SBI savings fund has an average maturity of 0.41 year and modified duration of 0.39 year. This means that the scheme has limited interest rate risk. Even interest rates go up 100 bps in the next 6 – 12 months the effect on scheme return will be only -0.39%. If the instruments are held till maturity, then interest rate changes will have no impact on scheme returns.
The current yield to maturity (YTM) of the scheme is 5.58% and is likely to go up in the future, as the scheme re-invests proceeds of maturing instruments at higher yields. The credit quality of the scheme is very high – 95% of the papers are either sovereign or rated A1+ (highest credit rating for money market instruments).
Who should invest in SBI Savings Fund?
- Investors who have investment tenures of at least 1 year can invest in money market funds.
- Investors who want income with relatively low volatility over longer investment tenures can also invest in money market funds.

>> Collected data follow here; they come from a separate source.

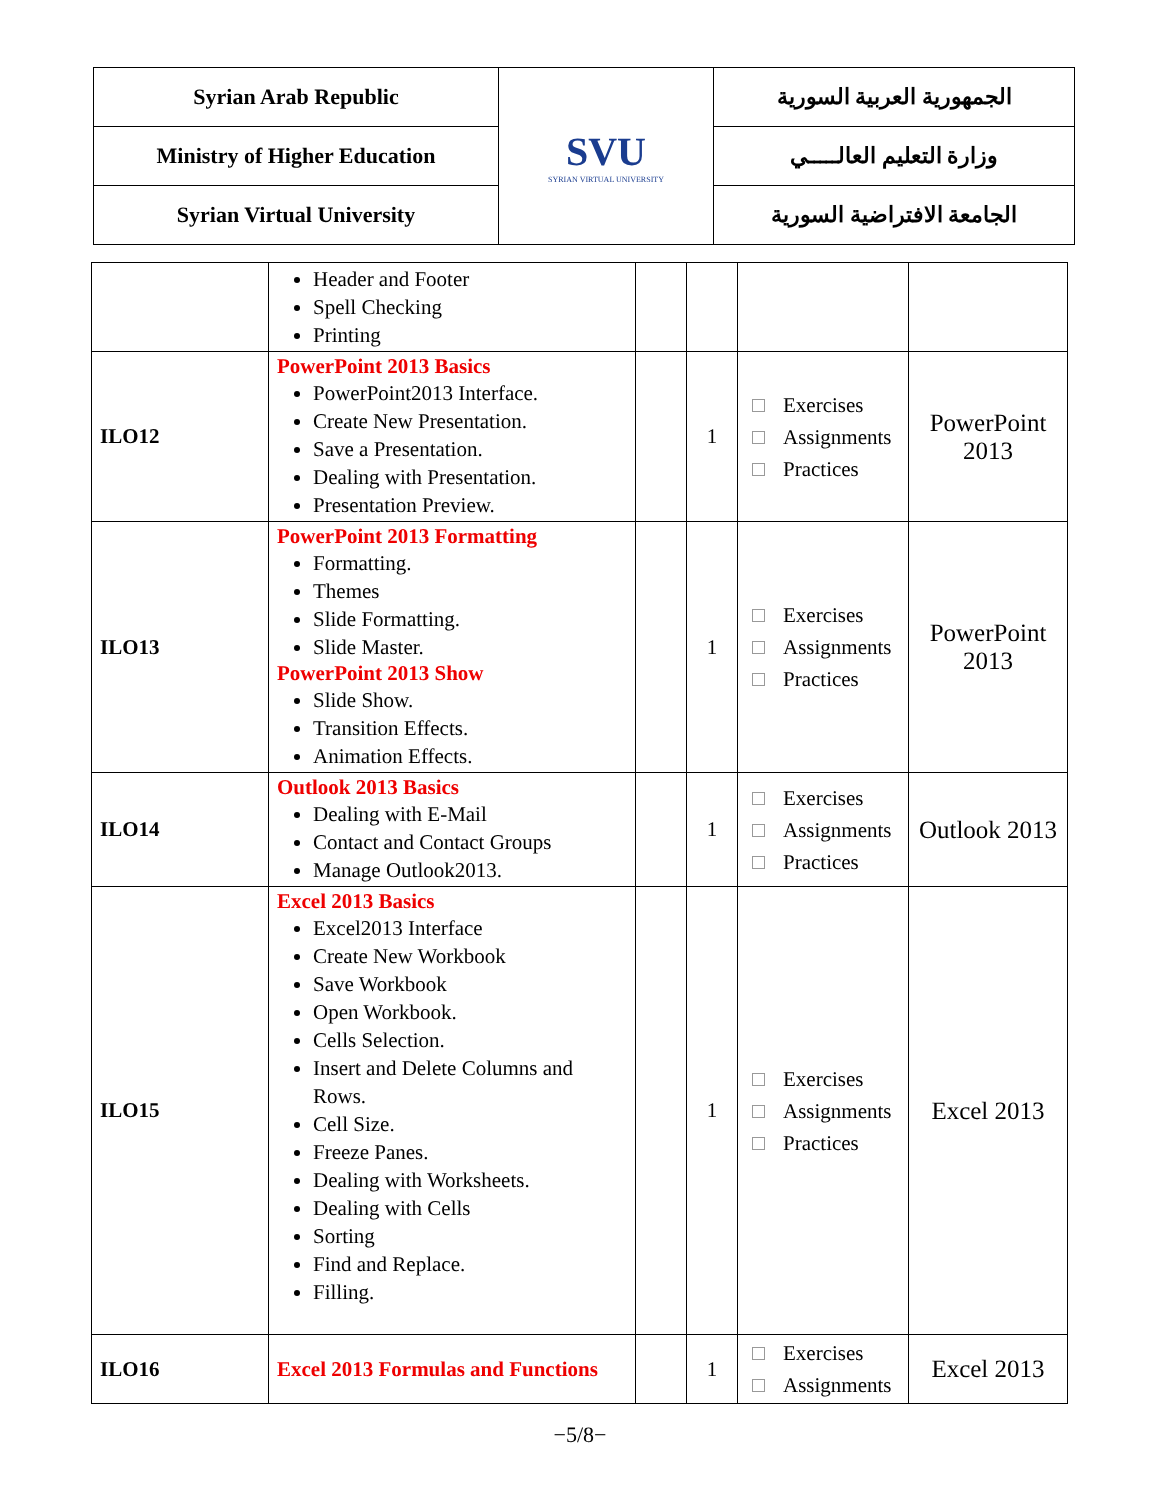| Syrian Arab Republic | SVU SYRIAN VIRTUAL UNIVERSITY | الجمهورية العربية السورية |
| Ministry of Higher Education | | وزارة التعليم العالـــــي |
| Syrian Virtual University | | الجامعة الافتراضية السورية |
| | Header and Footer Spell Checking Printing | | | | |
| ILO12 | PowerPoint 2013 Basics PowerPoint2013 Interface. Create New Presentation. Save a Presentation. Dealing with Presentation. Presentation Preview. | | 1 | Exercises Assignments Practices | PowerPoint 2013 |
| ILO13 | PowerPoint 2013 Formatting Formatting. Themes Slide Formatting. Slide Master. PowerPoint 2013 Show Slide Show. Transition Effects. Animation Effects. | | 1 | Exercises Assignments Practices | PowerPoint 2013 |
| ILO14 | Outlook 2013 Basics Dealing with E-Mail Contact and Contact Groups Manage Outlook2013. | | 1 | Exercises Assignments Practices | Outlook 2013 |
| ILO15 | Excel 2013 Basics Excel2013 Interface Create New Workbook Save Workbook Open Workbook. Cells Selection. Insert and Delete Columns and Rows. Cell Size. Freeze Panes. Dealing with Worksheets. Dealing with Cells Sorting Find and Replace. Filling. | | 1 | Exercises Assignments Practices | Excel 2013 |
| ILO16 | Excel 2013 Formulas and Functions | | 1 | Exercises Assignments | Excel 2013 |
−5/8−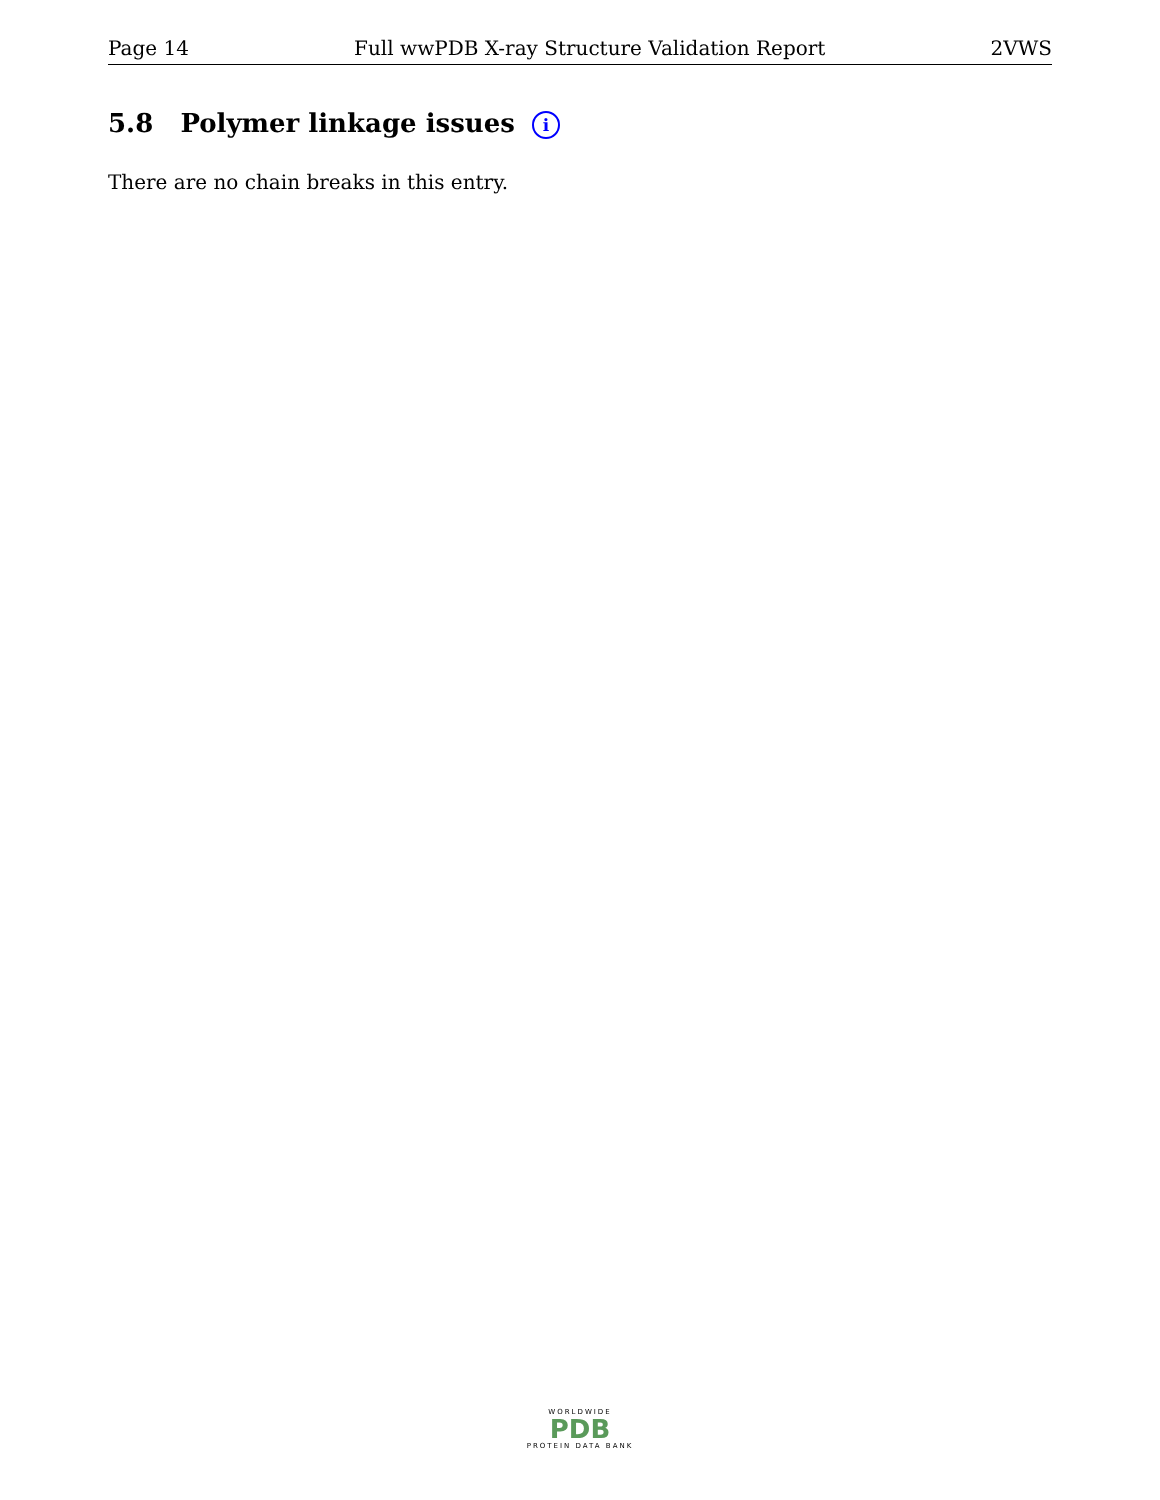Page 14 Full wwPDB X-ray Structure Validation Report 2VWS
5.8 Polymer linkage issues i
There are no chain breaks in this entry.
WORLDWIDE
PDB
PROTEIN DATA BANK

- If you want to invest in an equity fund but are worried about short term volatility, you caninvest in SBI Savings Fund and transfer through Systematic Transfer Plan from this fund to the equity fund of your choice. In this way, you can get more liquidity and returns from the money market fund and take advantage of the equity fund volatility through rupee cost averaging. Money market funds are suitable for STPs because they are less volatile than longer duration funds.
Investors should consult with their financial advisors if SBI Savings Fund is suitable for their investment needs.
Mutual Fund Investments are subject to market risk, read all scheme related documents carefully.